* [Exercise prompt]:
Where does the word "string" appear in the entries below? Copy each line that holds it.

* [Dataset excerpts]:
────────────────
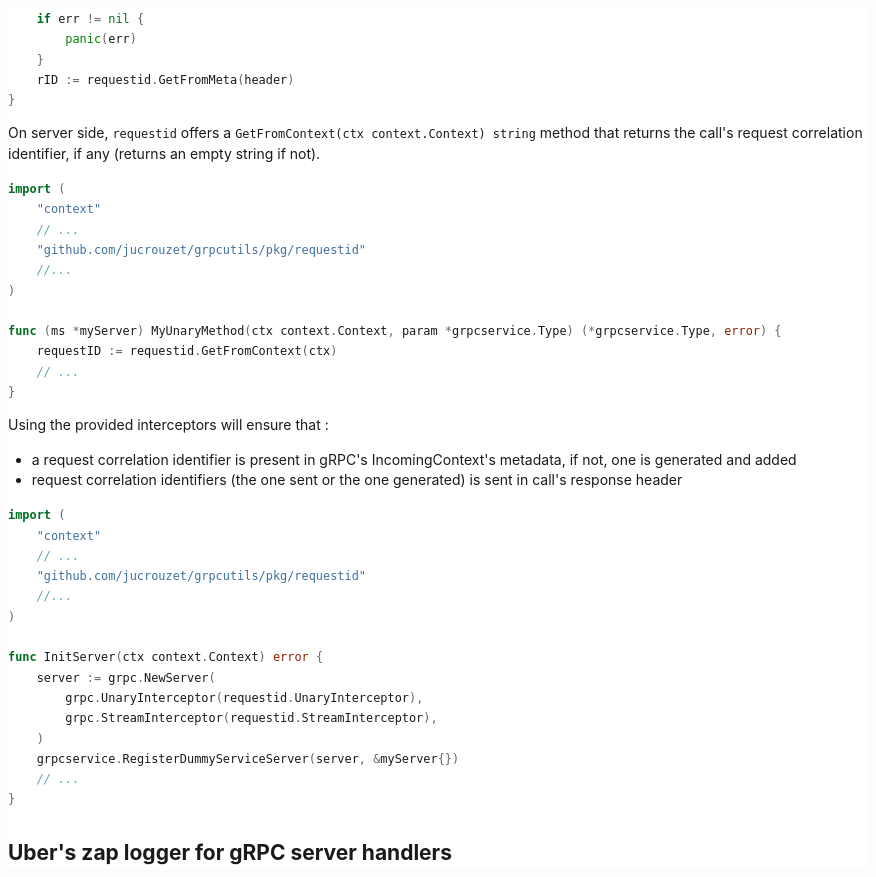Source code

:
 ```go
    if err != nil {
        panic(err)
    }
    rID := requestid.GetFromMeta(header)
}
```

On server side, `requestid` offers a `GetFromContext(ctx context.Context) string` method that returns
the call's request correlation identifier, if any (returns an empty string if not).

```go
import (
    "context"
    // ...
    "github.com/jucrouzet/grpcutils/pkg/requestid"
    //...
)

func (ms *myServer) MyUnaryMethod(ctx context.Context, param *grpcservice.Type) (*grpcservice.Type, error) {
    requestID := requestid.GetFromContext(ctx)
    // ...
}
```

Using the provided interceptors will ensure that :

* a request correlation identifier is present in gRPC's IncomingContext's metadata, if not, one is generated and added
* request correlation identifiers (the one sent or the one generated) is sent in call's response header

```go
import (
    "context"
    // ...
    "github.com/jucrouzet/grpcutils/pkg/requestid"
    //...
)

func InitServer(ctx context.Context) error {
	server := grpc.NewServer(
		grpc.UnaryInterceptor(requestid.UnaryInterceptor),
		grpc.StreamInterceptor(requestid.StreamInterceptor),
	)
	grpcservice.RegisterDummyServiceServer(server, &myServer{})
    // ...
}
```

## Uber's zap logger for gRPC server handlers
────────────────
* [Answer section]:
On server side, `requestid` offers a `GetFromContext(ctx context.Context) string` method that returns
the call's request correlation identifier, if any (returns an empty string if not).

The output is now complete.